SELECTED TEXT:
A 501(c)(3) non-profit Democratic Think-Tank in Washington, D.C. that was founded in 1916 by Robert Brookings. Currently led by globalist Strobe Talbott, it is funded through donations from George Soros’ Open Society Foundations, Rockefeller Foundation, the Bill & Melinda Gates Foundation, etc. This organization has been involved with a variety of internationalist and state-sponsored programs, including one that aspires to facilitate the establishment of a U.N.-dominated world government. Brookings Fellows have also called for additional global collaboration on trade and banking; the expansion of the Kyoto Protocol; and nationalized health insurance for children. Nine Brookings economists signed a petition opposing President Bush’s tax cuts in 2003.
BI defines itself as “a private nonprofit organization devoted to independent research and innovative policy solutions.” Professing to be without a political agenda, it aims to “provide the highest quality research, policy recommendations, and analysis on the full range of public policy issues … for decision-makers in the U.S. and abroad on the full range of challenges facing an increasingly interdependent world.”
The Brookings Institution is an outgrowth of the Institute for Government Research (IGR), which was founded in 1916 to analyze public policy issues at the national level. In 1922 and 1924, one of IGR’s supporters, St. Louis businessman and philanthropist Robert Somers Brookings (1850-1932), established two sister organizations: the Institute of Economics and a graduate school (as part of Washington University) bearing his name. In 1927, the three entities merged to form the Brookings Institution. Its first Board included Mr. Brookings; Supreme Court Justice Felix Frankfurter; Charles W. Eliot, former President of Harvard; Fredric Delano, uncle of future President Franklin Delano Roosevelt; Herbert Hoover; and Frank Goodnow, who would become the first Chairman of the IGR’s Board of Trustees and President of Johns Hopkins University.

PROBLEM SET:
a) According to the text on the Brookings Institution, in what year did the three entities merge to form it?
b) List every person the text on the Brookings Institution names as a member of its first Board.

Labeled contour entries:

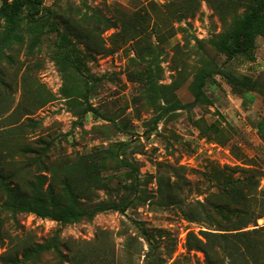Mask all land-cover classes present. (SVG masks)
<instances>
[{
	"label": "rangeland",
	"instance_id": "rangeland-1",
	"mask_svg": "<svg viewBox=\"0 0 264 264\" xmlns=\"http://www.w3.org/2000/svg\"><path fill=\"white\" fill-rule=\"evenodd\" d=\"M253 2L43 0L58 28L43 34L22 19L7 35L0 17V264H209L188 233L240 227L215 205L264 209V25L252 58L221 50ZM7 185L41 211L5 205Z\"/></svg>",
	"mask_w": 264,
	"mask_h": 264
},
{
	"label": "trees",
	"instance_id": "trees-1",
	"mask_svg": "<svg viewBox=\"0 0 264 264\" xmlns=\"http://www.w3.org/2000/svg\"><path fill=\"white\" fill-rule=\"evenodd\" d=\"M191 8L183 7V11L189 13L199 7L200 0H186ZM0 17L4 19L7 27V35H11L17 29L19 22L25 19L27 22L35 24L40 33H48L50 31H58V28L51 23V11L44 7L43 0H1ZM233 22L234 28L230 33L228 40L221 43L222 53L227 60L233 59L240 55L252 58L255 49L256 36L261 33L264 25V0H254L250 9L245 14L237 13ZM80 37L82 34H78ZM62 53L69 62V66L79 73H82L81 67L74 58L70 48L62 42L59 44ZM231 83L240 87H246V76H236L234 74L226 75ZM199 99V94L197 93ZM87 110L98 112L90 104ZM127 165H131L127 163ZM5 176L0 170V180H4ZM171 189L179 187L176 182L169 184ZM7 199L5 205L12 210H35L41 211L40 208L32 206L25 199H20L16 194L20 191L18 188L6 186ZM70 190V189H69ZM37 194V193H36ZM72 195V192H70ZM73 199V198H72ZM251 196L241 195L238 202L233 208L226 204H216L215 208L218 214L225 221H235L239 224L236 232L216 233L211 231H202L201 237L194 232H189L186 240V248L188 252L191 250L201 251L204 254L205 261L209 264H225L222 257L227 259L228 264H264V226H258L257 220L264 217V209H257L252 205ZM129 207L128 203H109L107 205L95 204L92 208H64L58 212H45V214L57 218L61 221L76 219L78 217H91L98 212L108 209H117L125 212ZM21 210V211H22ZM190 219H193L189 217ZM194 220V219H193ZM254 225L252 229L247 227ZM143 235L147 241L152 244L151 236L142 228ZM44 248L39 245L36 249L31 248L35 252L31 255H38ZM5 255L8 253L5 252ZM4 257V256H3ZM4 259L6 264H17V256H6ZM152 257H150L151 259ZM151 264V262H148Z\"/></svg>",
	"mask_w": 264,
	"mask_h": 264
}]
</instances>
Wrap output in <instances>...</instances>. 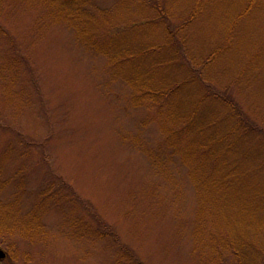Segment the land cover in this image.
<instances>
[{"label":"rangeland","instance_id":"1","mask_svg":"<svg viewBox=\"0 0 264 264\" xmlns=\"http://www.w3.org/2000/svg\"><path fill=\"white\" fill-rule=\"evenodd\" d=\"M53 1L0 0V264H264V200L246 212L239 189H207L196 170L210 174L214 158L165 106L185 115L181 94L144 101L125 78L130 61L104 53L114 40L163 42L167 18L180 26L196 0H84L97 23L85 40L84 21L59 18ZM234 1H213L182 33L194 54L225 45L224 15L248 4ZM260 5L208 75L258 127L227 171L240 163L236 179L264 187ZM145 19L155 21L131 27Z\"/></svg>","mask_w":264,"mask_h":264},{"label":"trees","instance_id":"2","mask_svg":"<svg viewBox=\"0 0 264 264\" xmlns=\"http://www.w3.org/2000/svg\"><path fill=\"white\" fill-rule=\"evenodd\" d=\"M54 1L53 5L58 9L59 18H75L81 23L84 21L82 24L83 30L80 31V37L83 40L93 34L92 30L96 32L95 26H97V23L89 19L84 6L80 3L84 0ZM213 1L219 0H196L183 24L174 27V29H171L170 19L167 18V25L163 27L166 39L159 44L155 42L135 44V42L129 41V35H127L124 38H127L128 41L126 39L125 41L114 40L117 43L115 47L108 48L104 53L114 62L130 61L135 75L130 74L129 76L126 73L125 78L131 80L136 96L139 94L146 98L144 101L163 107L159 102L181 94L179 100L183 101L182 104L187 108L184 112L182 111L185 107L182 108L181 112L185 115L173 113L176 108L174 103L165 106L170 111L168 114L169 119L175 121V125H186L187 130L192 127L198 130L196 132L200 133L197 137L201 148L203 146L208 147L206 148L208 156L214 158L215 166L210 174L209 171L203 170V168L196 170L206 177L202 183L207 189L212 186L213 190L225 193L228 199V195L239 189L238 194L241 196L239 204L246 212H250L254 207L260 208L263 206L264 187L260 184L258 186L256 181H248L245 184L243 179H236L240 178L238 174L242 172L240 163L233 164L237 166L232 167L229 171L226 167H230V159L233 158L234 151L238 149V144L249 136L250 132L258 135V127L248 121L233 97L217 89L218 87L208 75V69L218 58L225 56L231 45L234 44L233 38L237 35V31L244 20L254 13L252 11L254 7H257V1L261 3L260 6L264 7V2H262L264 0H247L248 4L244 8L241 9L237 5L232 8L233 10L231 9L230 12L224 15V18L227 16V31L230 35L226 39L225 45L222 43L216 47L214 46L206 53L194 54L192 42L189 37L187 42V37L182 33L198 21L205 7H209ZM236 1L233 3L237 4ZM226 2L227 0H222L223 5ZM256 10L258 9L256 8ZM84 13L85 15H83ZM153 21L147 19L140 22L136 21L131 24V27H137V30H139L141 28L138 25L148 26ZM126 28L124 26L122 30L124 31ZM139 40L142 41V39ZM142 61H145L148 65H145V62ZM142 67L144 69L141 71ZM193 88L197 93L192 91ZM223 120H227L226 122L229 125L226 129L222 127ZM245 121L252 125L246 124ZM208 132L211 133L210 136H208ZM252 148L251 144L248 149L243 150L240 153L241 159L249 158ZM235 158L236 155L233 158L234 161H236ZM237 160L242 162L240 159ZM242 173L245 175L244 171ZM196 177L198 178V175ZM243 185L245 187L242 189ZM227 191H230V193H227ZM246 217H249V215H246Z\"/></svg>","mask_w":264,"mask_h":264},{"label":"water","instance_id":"3","mask_svg":"<svg viewBox=\"0 0 264 264\" xmlns=\"http://www.w3.org/2000/svg\"><path fill=\"white\" fill-rule=\"evenodd\" d=\"M7 258L6 252L0 248V261H3Z\"/></svg>","mask_w":264,"mask_h":264}]
</instances>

RESPONSES FOR EACH TASK:
a) 1927

b) Robert Somers Brookings; Felix Frankfurter; Charles W. Eliot; Fredric Delano; Herbert Hoover; Frank Goodnow